From 1820 until his death Stallbaum was connected with Thomasschule zu Leipzig, from 1835 as rector. In 1840 he was also appointed extraordinary professor in the university.

His reputation rests upon his work on Plato, of which he published two complete editions: the one (1821-1825) a revised text with critical apparatus, the other (1827-1860) containing exhaustive prolegomena and commentary written in excellent Latin, a fundamental contribution to Platonic exegesis.

A separate edition of the Parmenides (1839), with the commentary of Proclus, deserves mention. Stallbaum also edited the commentaries of Eustathius of Thessalonica on the Iliad and Odyssey, and the Grammaticae latinae institutiones of Thomas Ruddiman.

See Lipsius in the Osterprogramm of the Thomasschule (1861); R Hoche in Allgemeine Deutsche Biographie, volume xxxv.

==Selected works==

=== Greek and Latin writers (editor) ===
- Platonis Philebus. Leipzig, Hinrichs, 1820.
- Platonis quae supersunt omnia. 12 vols. Leipzig, Weigel, 1821–1825.
- Platonis Euthyphro.

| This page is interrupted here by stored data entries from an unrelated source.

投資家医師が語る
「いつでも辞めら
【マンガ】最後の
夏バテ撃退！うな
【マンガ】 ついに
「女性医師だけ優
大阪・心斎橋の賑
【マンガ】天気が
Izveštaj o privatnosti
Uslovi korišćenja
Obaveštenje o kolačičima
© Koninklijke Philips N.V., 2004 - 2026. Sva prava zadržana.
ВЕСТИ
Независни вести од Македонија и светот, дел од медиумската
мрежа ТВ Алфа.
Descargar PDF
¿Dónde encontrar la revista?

Leipzig, Hartmann, 1823.
- Herodoti Halicarnassei Historiarum libri IX. Leipzig, Weigel, 1824–1826.
- Platonis opera omnia (up to 1832 Platonis dialogos selectos...). 10 vols. (21 fascs.). Gotha, Hennings, 1827–1860.
- Desiderii Erasmi Roterodami Colloquia. Leipzig, Hinrichs, 1828.
- Platonis Meno. Leipzig, Hartmann, 1827.
- Platonis Parmenides. Leipzig, Lehnhold, 1839.

=== Other ===
- Die Thomasschule zu Leipzig nach dem allmäligen Entwicklungsgange ihrer Zustände insbesondere ihres Unterrichtswesens. Leipzig, Staritz, 1839.
- Über den inneren Zusammenhang musikalischer Bildung der Jugend mit dem Gesammtzwecke des Gymnasiums. Leipzig, Nagel, 1842.
- Das Griechische und Lateinische in unsern Gymnasien und seine wissenschaftliche Bedeutung für die Gegenwart. Eine Schulrede, begleitet von einigen Bemerkungen über reformatorische Bestrebungen unserer Zeit. Leipzig, Staritz, [1846].